Untuk mengetahui kondisi nyata di lapangan, MRI melakukan mystery shopping terhadap 10 bank di Jakarta, masing-masing melalui observasi di kantor pusat dan kantor cabang.

Penilaian dilakukan bersama nasabah pengguna kursi roda serta nasabah netra yang mengevaluasi pelayanan sekaligus fasilitas fisik.

Hasilnya menunjukkan adanya sejumlah praktik pelayanan yang positif.
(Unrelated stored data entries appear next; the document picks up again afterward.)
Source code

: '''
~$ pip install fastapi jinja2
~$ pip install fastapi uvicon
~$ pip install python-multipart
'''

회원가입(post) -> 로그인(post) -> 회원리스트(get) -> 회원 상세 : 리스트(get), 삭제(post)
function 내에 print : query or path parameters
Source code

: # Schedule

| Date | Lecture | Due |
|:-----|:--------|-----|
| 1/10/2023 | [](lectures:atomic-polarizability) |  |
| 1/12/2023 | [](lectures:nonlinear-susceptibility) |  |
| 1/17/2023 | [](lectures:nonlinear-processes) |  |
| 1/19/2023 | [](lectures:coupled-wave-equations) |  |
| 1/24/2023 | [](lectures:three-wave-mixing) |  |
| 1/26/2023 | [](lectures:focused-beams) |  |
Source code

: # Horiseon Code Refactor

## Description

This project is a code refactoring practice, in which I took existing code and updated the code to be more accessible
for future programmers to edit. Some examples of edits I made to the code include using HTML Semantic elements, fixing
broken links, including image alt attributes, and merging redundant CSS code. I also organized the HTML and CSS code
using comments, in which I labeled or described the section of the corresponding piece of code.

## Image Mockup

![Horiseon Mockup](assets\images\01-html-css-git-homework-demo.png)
Beberapa petugas mampu menunjukkan sikap empati dengan meminta izin sebelum membantu nasabah.

Namun di sisi lain, masih ditemukan pelayanan yang kurang memperhatikan kenyamanan pengguna kursi roda, seperti berbicara dari posisi berdiri tanpa menyesuaikan tinggi pandangan mata.

Secara keseluruhan, aspek respect atau rasa hormat memperoleh nilai sangat tinggi, yakni 99,58 persen.

Sebaliknya, skor empathy hanya mencapai 46,88 persen, jauh di bawah aspek kompetensi (73,18 persen) maupun proaktivitas (62,85 persen).

Temuan ini menunjukkan bahwa kemampuan memahami kebutuhan spesifik pelanggan masih perlu diperkuat melalui pelatihan dan budaya pelayanan yang lebih inklusif.

Secara keseluruhan, tingkat kesiapan aksesibilitas layanan perbankan hanya mencapai 57,76 persen.
Angka tersebut jauh tertinggal dibandingkan sektor transportasi umum yang mencapai 94,32 persen, serta pusat perbelanjaan dengan skor 89,33 persen.

Kondisi ini menunjukkan masih banyak masyarakat, termasuk lansia dan individu dengan keterbatasan lainnya, yang belum memperoleh kemudahan akses dalam menggunakan layanan perbankan.

Studi MRInsights Inclusive CX 2026 didukung oleh BRI sebagai presenting sponsor. Selain mendukung pelaksanaan riset, BRI juga melibatkan penyandang disabilitas sebagai mystery shopper dan responden wawancara mendalam.